Asked to comment on the circumstances of the transfer, Laumeier PR director Pete Smith passed the steaming potato to County Counselor John Ross, who promptly flipped it to Genie Zakrzewski, director of parks for St. Louis County. She refused even to confirm the change, snapping, "We don't discuss matters of personnel with the press."
That's understandable. Because the minute Adamchick's whistle-blast was reported in The Riverfront Times ("Pepper Game," Sept. 8), her job joined the Pepper sculpture on the endangered list. Sources say that Laumeier's executive director, Beej Nierengarten-Smith, took back Adamchick's keys, had her computer files wiped clean, moved her into an office one source describes as a "closet," forbade her to communicate with any artist, stripped her of curatorial duties and told her she'd be doing more with "maintenance." Loyal Laumeier employees, meanwhile, were instructed to ignore Adamchick. One source says that, when a staffer stopped to chat with Adamchick, Nierengarten-Smith barked, "She's the enemy!"

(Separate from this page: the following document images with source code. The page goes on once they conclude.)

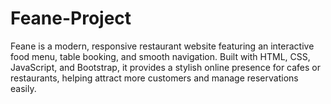 # Feane-Project
Feane is a modern, responsive restaurant website featuring an interactive food menu, table booking, and smooth navigation. Built with HTML, CSS, JavaScript, and Bootstrap, it provides a stylish online presence for cafes or restaurants, helping attract more customers and manage reservations easily.
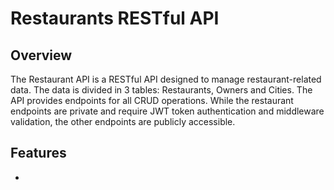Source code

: # Restaurants RESTful API

## Overview
The Restaurant API is a RESTful API designed to manage restaurant-related data. The data is divided in 3 tables: Restaurants, Owners and Cities. The API provides endpoints for all CRUD operations. While the restaurant endpoints are private and require JWT token authentication and middleware validation, the other endpoints are publicly accessible.

## Features
* 
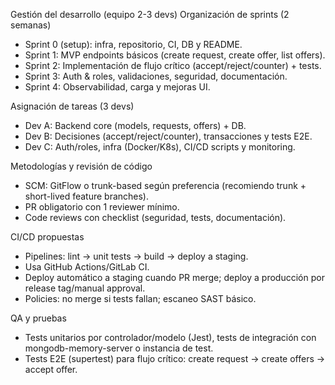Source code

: Gestión del desarrollo (equipo 2-3 devs)
Organización de sprints (2 semanas)
- Sprint 0 (setup): infra, repositorio, CI, DB y README.
- Sprint 1: MVP endpoints básicos (create request, create offer, list offers).
- Sprint 2: Implementación de flujo crítico (accept/reject/counter) + tests.
- Sprint 3: Auth & roles, validaciones, seguridad, documentación.
- Sprint 4: Observabilidad, carga y mejoras UI.

Asignación de tareas (3 devs)
- Dev A: Backend core (models, requests, offers) + DB.
- Dev B: Decisiones (accept/reject/counter), transacciones y tests E2E.
- Dev C: Auth/roles, infra (Docker/K8s), CI/CD scripts y monitoring.

Metodologías y revisión de código
- SCM: GitFlow o trunk-based según preferencia (recomiendo trunk + short-lived feature branches).
- PR obligatorio con 1 reviewer mínimo.
- Code reviews con checklist (seguridad, tests, documentación).

CI/CD propuestas
- Pipelines: lint → unit tests → build → deploy a staging.
- Usa GitHub Actions/GitLab CI.
- Deploy automático a staging cuando PR merge; deploy a producción por release tag/manual approval.
- Policies: no merge si tests fallan; escaneo SAST básico.

QA y pruebas
- Tests unitarios por controlador/modelo (Jest), tests de integración con mongodb-memory-server o instancia de test.
- Tests E2E (supertest) para flujo crítico: create request -> create offers -> accept offer.
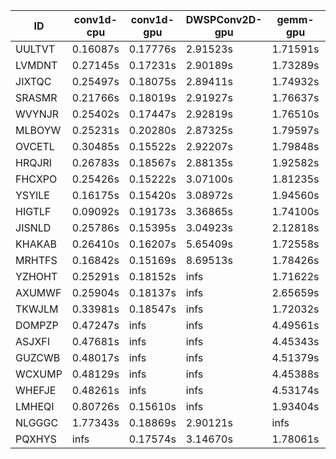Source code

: |ID|conv1d-cpu|conv1d-gpu|DWSPConv2D-gpu|gemm-gpu|avg|
|-|-|-|-|-|-|
|UULTVT|0.16087s|0.17776s|2.91523s|1.71591s|1.24244s|
|LVMDNT|0.27145s|0.17231s|2.90189s|1.73289s|1.26964s|
|JIXTQC|0.25497s|0.18075s|2.89411s|1.74932s|1.26979s|
|SRASMR|0.21766s|0.18019s|2.91927s|1.76637s|1.27088s|
|WVYNJR|0.25402s|0.17447s|2.92819s|1.76510s|1.28044s|
|MLBOYW|0.25231s|0.20280s|2.87325s|1.79597s|1.28108s|
|OVCETL|0.30485s|0.15522s|2.92207s|1.79848s|1.29516s|
|HRQJRI|0.26783s|0.18567s|2.88135s|1.92582s|1.31517s|
|FHCXPO|0.25426s|0.15222s|3.07100s|1.81235s|1.32246s|
|YSYILE|0.16175s|0.15420s|3.08972s|1.94560s|1.33782s|
|HIGTLF|0.09092s|0.19173s|3.36865s|1.74100s|1.34808s|
|JISNLD|0.25786s|0.15395s|3.04923s|2.12818s|1.39731s|
|KHAKAB|0.26410s|0.16207s|5.65409s|1.72558s|1.95146s|
|MRHTFS|0.16842s|0.15169s|8.69513s|1.78426s|2.69988s|
|YZHOHT|0.25291s|0.18152s|infs|1.71622s|infs|
|AXUMWF|0.25904s|0.18137s|infs|2.65659s|infs|
|TKWJLM|0.33981s|0.18547s|infs|1.72032s|infs|
|DOMPZP|0.47247s|infs|infs|4.49561s|infs|
|ASJXFI|0.47681s|infs|infs|4.45343s|infs|
|GUZCWB|0.48017s|infs|infs|4.51379s|infs|
|WCXUMP|0.48129s|infs|infs|4.45388s|infs|
|WHEFJE|0.48261s|infs|infs|4.53174s|infs|
|LMHEQI|0.80726s|0.15610s|infs|1.93404s|infs|
|NLGGGC|1.77343s|0.18869s|2.90121s|infs|infs|
|PQXHYS|infs|0.17574s|3.14670s|1.78061s|infs|

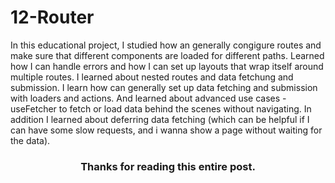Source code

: # 12-Router

In this educational project, I studied how an generally congigure routes and make sure that different components are loaded for different paths.
Learned how I can handle errors and how I can set up layouts that wrap itself around multiple routes.
I learned about nested routes and data fetchung and submission. I learn how can generally set up data fetching and submission with loaders and actions.
And learned about advanced use cases - useFetcher to fetch or load data behind the scenes without navigating.
In addition I learned about deferring data fetching (which can be helpful if I can have some slow requests, and i wanna show a page without waiting for the data).


<h3 align="center">Thanks for reading this entire post.</h3>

After a brief quibbling delay (Adamchick is, after all, a St. Louis County employee, and her only offense was treasonous free speech), Laumeier had her moved to the Museum of Transportation, which has already absorbed one of Adamchick's colleagues and is rapidly gaining a reputation as the Island of Misfit Laumeier Employees.
Laumeier doesn't seem to care as long as their trains run on time.